I love big production numbers as much as anyone and they are the first thing I put through the strainer when I consider a ballot. But that nebulous word valuable always gets me. For me, it's loaded with nuance. I think about the core of pro sports and what they are about: Winning. I ponder the player's performance numbers, frame them around the concept of winning and go from there. Did this player produce big numbers? Yes. Did he help lift his team into contention and keep it there?

Better yet, for me, at least, did he put a team on his back in the second half, raise it from the dead, keep it alive and in the playoff hunt right until the end? I value that stuff. That's why I was one of 17 voters to give Harper a first-place nod. And, oh yeah, I know the NL East was a weak division and the Phillies, the team I cover, finished just two games over .500. But that weak division eventually produced the World Series champion and was there for the taking, by at least four of the clubs, at midseason. The NL East race might have been ugly, but it was a race nonetheless with the kind of pressure-filled games down the stretch that test a player's mettle and reveal his value, at least in my interpretation of the word.

Turner, with brilliant credentials and impact on a great Dodgers team, got my second-place vote.

Goldschmidt got my third-place vote because of his work in pressure-filled games that picked up a sagging, seventeen-wins-in-a-row Cardinals team and delivered it to the postseason.

I was taken with the way Austin Riley stepped up and delivered for Atlanta all season but especially down the stretch. He helped the Braves build the momentum that propelled them to something special in October. I know this observation will not be objective enough for some, but I believe in it.

Crawford was my fifth-place vote, a fantastic two-way season for a fantastic club that exceeded all the data-based predictions.

And that brings me to the sixth and seventh spots on my ballot. I have great respect for Fernando Tatis Jr.'s talent and for his amazing production in 2021. I loved the way he engaged with fans during his visit to Citizens Bank Park this summer, even tweeted about it. He is the budding face of baseball, might be already. He went through the strainer as a top 3 guy, but ultimately slipped on my ballot when his team faded down the stretch. My voting Tatis sixth was not a negative commentary on him. He's awesome. It was a positive commentary on Harper, Turner, Goldschmidt, Riley and Crawford and the impact they had on teams that contended all the way.

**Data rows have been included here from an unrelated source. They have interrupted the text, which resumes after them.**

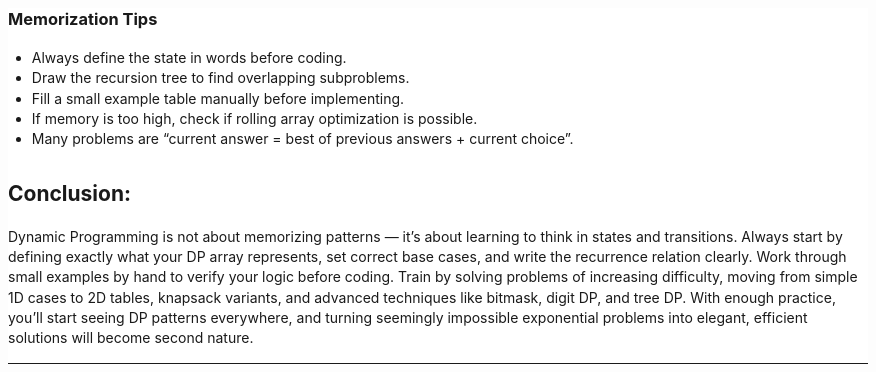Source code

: ### Memorization Tips

- Always define the state in words before coding.
- Draw the recursion tree to find overlapping subproblems.
- Fill a small example table manually before implementing.
- If memory is too high, check if rolling array optimization is possible.
- Many problems are “current answer = best of previous answers + current choice”.



## Conclusion:
Dynamic Programming is not about memorizing patterns — it’s about learning to think in states and transitions.
Always start by defining exactly what your DP array represents, set correct base cases, and write the recurrence relation clearly. 
Work through small examples by hand to verify your logic before coding. 
Train by solving problems of increasing difficulty, moving from simple 1D cases to 2D tables, knapsack variants, and advanced techniques like bitmask, 
digit DP, and tree DP. With enough practice, you’ll start seeing DP patterns everywhere, 
and turning seemingly impossible exponential problems into elegant, efficient solutions will become second nature.







---
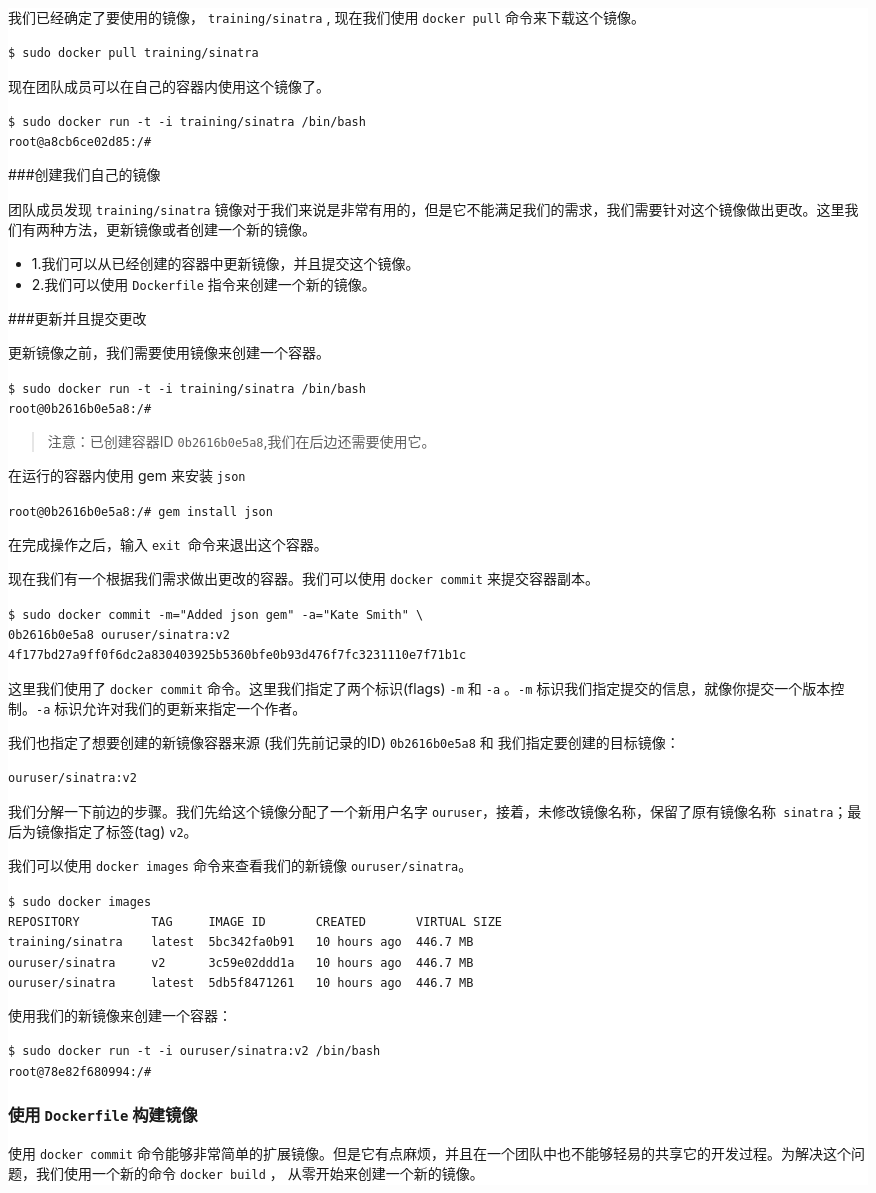 我们已经确定了要使用的镜像， `training/sinatra` , 现在我们使用 `docker pull` 命令来下载这个镜像。

	$ sudo docker pull training/sinatra

现在团队成员可以在自己的容器内使用这个镜像了。

	$ sudo docker run -t -i training/sinatra /bin/bash
	root@a8cb6ce02d85:/#

###创建我们自己的镜像

团队成员发现 `training/sinatra` 镜像对于我们来说是非常有用的，但是它不能满足我们的需求，我们需要针对这个镜像做出更改。这里我们有两种方法，更新镜像或者创建一个新的镜像。

* 1.我们可以从已经创建的容器中更新镜像，并且提交这个镜像。
* 2.我们可以使用 `Dockerfile` 指令来创建一个新的镜像。

###更新并且提交更改

更新镜像之前，我们需要使用镜像来创建一个容器。

	$ sudo docker run -t -i training/sinatra /bin/bash
	root@0b2616b0e5a8:/#

>注意：已创建容器ID `0b2616b0e5a8`,我们在后边还需要使用它。

在运行的容器内使用 gem 来安装 `json`

	root@0b2616b0e5a8:/# gem install json

在完成操作之后，输入 `exit `命令来退出这个容器。

现在我们有一个根据我们需求做出更改的容器。我们可以使用 `docker commit` 来提交容器副本。

	$ sudo docker commit -m="Added json gem" -a="Kate Smith" \
	0b2616b0e5a8 ouruser/sinatra:v2
	4f177bd27a9ff0f6dc2a830403925b5360bfe0b93d476f7fc3231110e7f71b1c

这里我们使用了 `docker commit` 命令。这里我们指定了两个标识(flags) `-m` 和 `-a` 。`-m` 标识我们指定提交的信息，就像你提交一个版本控制。`-a` 标识允许对我们的更新来指定一个作者。

我们也指定了想要创建的新镜像容器来源 (我们先前记录的ID) `0b2616b0e5a8` 和 我们指定要创建的目标镜像：

	ouruser/sinatra:v2

我们分解一下前边的步骤。我们先给这个镜像分配了一个新用户名字 `ouruser`，接着，未修改镜像名称，保留了原有镜像名称` sinatra`；最后为镜像指定了标签(tag) `v2`。

我们可以使用 `docker images` 命令来查看我们的新镜像 `ouruser/sinatra`。

	$ sudo docker images
	REPOSITORY          TAG     IMAGE ID       CREATED       VIRTUAL SIZE
	training/sinatra    latest  5bc342fa0b91   10 hours ago  446.7 MB
	ouruser/sinatra     v2      3c59e02ddd1a   10 hours ago  446.7 MB
	ouruser/sinatra     latest  5db5f8471261   10 hours ago  446.7 MB

使用我们的新镜像来创建一个容器：

	$ sudo docker run -t -i ouruser/sinatra:v2 /bin/bash
	root@78e82f680994:/#

### 使用 `Dockerfile` 构建镜像

使用 `docker commit` 命令能够非常简单的扩展镜像。但是它有点麻烦，并且在一个团队中也不能够轻易的共享它的开发过程。为解决这个问题，我们使用一个新的命令 `docker build` ， 从零开始来创建一个新的镜像。
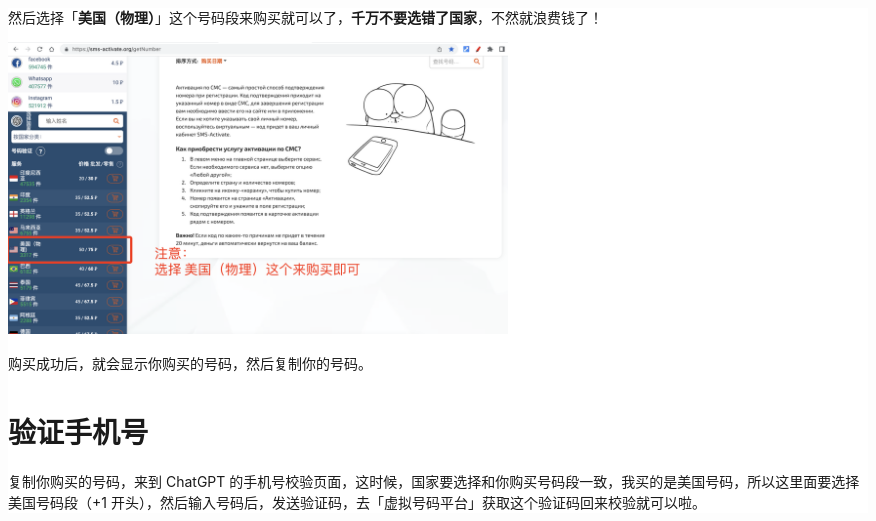 然后选择「**美国（物理）**」这个号码段来购买就可以了，**千万不要选错了国家**，不然就浪费钱了！

<img src="assets/image-20230220111817308.png" alt="image-20230220111817308" style="width:500px;" />

购买成功后，就会显示你购买的号码，然后复制你的号码。

# 验证手机号

复制你购买的号码，来到 ChatGPT 的手机号校验页面，这时候，国家要选择和你购买号码段一致，我买的是美国号码，所以这里面要选择美国号码段（+1 开头），然后输入号码后，发送验证码，去「虚拟号码平台」获取这个验证码回来校验就可以啦。
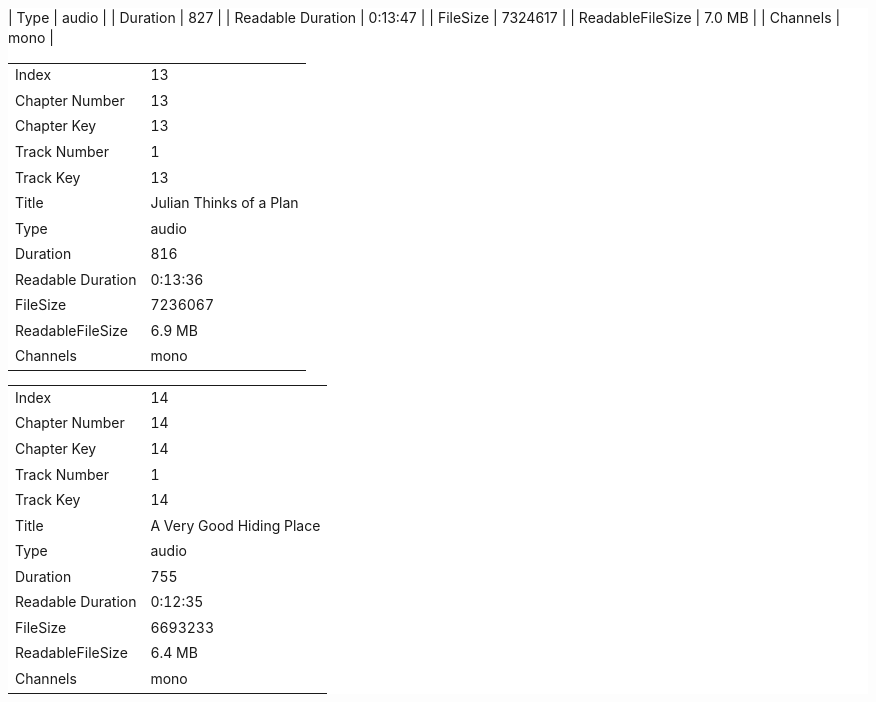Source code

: | Type | audio |
| Duration | 827 |
| Readable Duration | 0:13:47 |
| FileSize | 7324617 |
| ReadableFileSize | 7.0 MB |
| Channels | mono |

|  |  |
| - | - |
| Index | 13 |
| Chapter Number | 13 |
| Chapter Key | 13 |
| Track Number | 1 |
| Track Key | 13 |
| Title | Julian Thinks of a Plan |
| Type | audio |
| Duration | 816 |
| Readable Duration | 0:13:36 |
| FileSize | 7236067 |
| ReadableFileSize | 6.9 MB |
| Channels | mono |

|  |  |
| - | - |
| Index | 14 |
| Chapter Number | 14 |
| Chapter Key | 14 |
| Track Number | 1 |
| Track Key | 14 |
| Title | A Very Good Hiding Place |
| Type | audio |
| Duration | 755 |
| Readable Duration | 0:12:35 |
| FileSize | 6693233 |
| ReadableFileSize | 6.4 MB |
| Channels | mono |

Juan Soto who got my seventh-place vote. What a season. What a second half. What a hitter. Like Tatis, he started in the top 3 of the strainer but was passed by others when I just could not suppress my personal interpretation of the word value. The Nationals were a second-place team in a winnable NL East at the end of June but plummeted in the second half, not that it was Soto's fault. He might have been in a different spot on a lot of ballots had the Nats not held a fire sale in July and traded Turner and Max Scherzer. 

As I ramble on here, I must make the point that all ballots are just opinions and therefore are like our nether regions – we all have one. Unfortunately, in many corners of today's world, there's little respect for differing opinions. I disagree with you therefore I must assail and impugn you.

Oh, well. No problem there. As Larry Bowa once told me, "Take it like a man, b----!" Sometimes you have to take a little heat. I'm not going to tailor my vote to avoid backlash.

I like looking over the ballots and seeing the opinions of all the voters. I see their names and their choices and from that can glean their personnel guidelines and perspectives – and I respect them all. These are people who love the game, respect the game, and do their homework. Just like me. 

Someone suggested that these awards be taken away from the BBWAA and be decided upon by a cast of former winners. How absurd. These awards, the most prestigious in the sport, are property of the BBWAA. The organization does a great job getting it right and did so again in 2021. 

Thank you for your interest in these great awards. Your passion shows why they are special. In the end, we are all judge and jury of our own ballot and I stand by mine.